··· AUSZUG ZUM LESEN ···
Ohne Zwang wird es nicht gehen

Als hoffnungsloser Optimist denke ich aber, dass diese Strategie langfristig zum Scheitern verurteilt ist. Zumindest dann, wenn links/grün diese Methode der Veränderung der Gesellschaft nicht mit Zwang durchsetzen kann, der aber politische Mehrheiten erfordert. Und die sind derzeit eher nicht in Sicht. Nach Italien und Schweden obsiegten letzte Woche auch in Finnland rechte Parteien; Inflation und Migration bewegen die Menschen halt deutlich mehr als Gendern.

Solange sich diese Menschen aber (noch) freiwillig für oder gegen das Gendern und alles, was dagegen politisch korrekt konnotiert ist, entscheiden können, gibt es Grund zum Optimismus.

Fadgas-Alarm am Akademietheater

Ein kleiner, aber feiner Indikator dafür ist das Theater im deutschen Sprachraum und seine Krise, die sich vor allem darin äußert, dass die Zuschauer wegbleiben. Was dazu führt, dass die Säle ebenso leer bleiben wie die Kassen.

Im Wiener Akademietheater läuft derzeit, wie zum Beweis, das Stück Katharsis vor eher schütter besetztem Zuschauerraum.

In dem Stück geht es um den immerhin vor rund 300 Jahren in Wien lebenden Schwarzafrikaner Angelo Soliman, der einerseits eine steile Karriere bei Hof gemacht hat, andererseits aber nach seinem Ableben bedauerlicherweise ausgestopft und eine Zeitlang ausgestellt wurde.

Die Geschichte wurde seither unzählige Male erzählt, aufgeführt und niedergeschrieben – und hat für Wien im Jahr 2023 genau: keine Relevanz. Hier benachteiligt der Staat keine Schwarzen.

Deshalb wirkt das Stück ein wenig, als hätte die Klasse 6A des Mandela-Gymnasiums in St. Korrekting beschlossen, “ein Zeichen” setzen zu wollen gegen Patriachat, Kolonialismus, Kapitalismus, die Ausbeutung des Planeten durch alte weiße Männer und was weiß ich noch alles. Wir erfahren, dass Hautfarbe nur ein soziales Konstrukt ist, alle Menschen nicht etwa gleich an Rechten sind, sondern überhaupt gleich – und natürlich wird auch gegendert, als wär’s die ZiB.
···
**AUFGABEN:**
**1)** Gib den Abschnitt des Auszugs über Gendern und Theater wieder, der mit "Solange sich diese" beginnt und mit "Zeitlang ausgestellt wurde." endet. Ersetze dabei "Akademietheater" durch "Burgtheater".
**2)** Welche Länder werden im Auszug über Gendern und Theater namentlich genannt? Zähle alle auf.
**3)** Schreibe den Auszug über Gendern und Theater im Anschluss an seinen letzten Satz weiter.
Die Datensätze sind eigenständiges Material und haben mit dem Auszug nichts zu tun.
··· BEREITGESTELLTE DATEN ···
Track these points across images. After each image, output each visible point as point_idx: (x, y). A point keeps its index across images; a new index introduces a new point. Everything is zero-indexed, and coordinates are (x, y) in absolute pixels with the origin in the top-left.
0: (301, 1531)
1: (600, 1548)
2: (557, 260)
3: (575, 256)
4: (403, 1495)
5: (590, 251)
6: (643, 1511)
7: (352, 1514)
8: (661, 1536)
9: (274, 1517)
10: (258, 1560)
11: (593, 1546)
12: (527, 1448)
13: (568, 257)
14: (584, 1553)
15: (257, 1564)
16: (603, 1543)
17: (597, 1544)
···
··· BEREITGESTELLTE DATEN ···
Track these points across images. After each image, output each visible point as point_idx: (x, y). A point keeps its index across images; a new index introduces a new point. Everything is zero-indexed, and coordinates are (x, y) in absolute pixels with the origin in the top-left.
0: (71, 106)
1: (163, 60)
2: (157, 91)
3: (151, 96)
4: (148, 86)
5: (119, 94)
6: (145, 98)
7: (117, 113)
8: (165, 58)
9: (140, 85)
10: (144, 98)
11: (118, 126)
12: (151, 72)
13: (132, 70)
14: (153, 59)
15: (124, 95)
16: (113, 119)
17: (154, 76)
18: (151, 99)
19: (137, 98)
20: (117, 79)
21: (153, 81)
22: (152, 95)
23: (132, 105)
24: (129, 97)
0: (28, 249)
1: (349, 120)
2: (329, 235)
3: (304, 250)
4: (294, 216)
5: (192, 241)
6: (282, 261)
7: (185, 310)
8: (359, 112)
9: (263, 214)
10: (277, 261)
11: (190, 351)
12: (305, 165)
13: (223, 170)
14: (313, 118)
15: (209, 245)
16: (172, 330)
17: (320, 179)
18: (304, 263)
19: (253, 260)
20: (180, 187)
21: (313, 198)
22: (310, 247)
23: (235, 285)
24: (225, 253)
···
**ANTWORTEN JE AUFGABE:**
**1)**
Solange sich diese Menschen aber (noch) freiwillig für oder gegen das Gendern und alles, was dagegen politisch korrekt konnotiert ist, entscheiden können, gibt es Grund zum Optimismus.

Fadgas-Alarm am Burgtheater

Ein kleiner, aber feiner Indikator dafür ist das Theater im deutschen Sprachraum und seine Krise, die sich vor allem darin äußert, dass die Zuschauer wegbleiben. Was dazu führt, dass die Säle ebenso leer bleiben wie die Kassen.

Im Wiener Burgtheater läuft derzeit, wie zum Beweis, das Stück Katharsis vor eher schütter besetztem Zuschauerraum.

In dem Stück geht es um den immerhin vor rund 300 Jahren in Wien lebenden Schwarzafrikaner Angelo Soliman, der einerseits eine steile Karriere bei Hof gemacht hat, andererseits aber nach seinem Ableben bedauerlicherweise ausgestopft und eine Zeitlang ausgestellt wurde.

**2)** Italien, Schweden, Finnland

**3)**
Das Ganze ist ungefähr so relevant wie ein Luftballon ohne Hülle, versucht das zahlende Publikum penetrant zu belehren und zu erziehen – und löst damit vor allem eines aus, nämlich gähnende Langeweile.

Wie man Leser vertreibt

Eine ähnliche Langeweile, wie sie jüngst der erste Text der neuen profil-Kolumnistin Barbara Blaha vom linken Momentum-Institut auslöste. Bemerkenswert an dieser lustlosen Aneinanderreihung linker Propagandafloskeln war vor allem die inflationäre Verwendung nicht sachgemäß angewandter Doppelpunkte mitten in Wörtern, also wie in “Passagier:innen”.

Immerhin eine Methode, dem Ziel, nicht nur nichts zu sagen zu haben, sondern dies auch nicht formulieren zu können, recht nahezukommen.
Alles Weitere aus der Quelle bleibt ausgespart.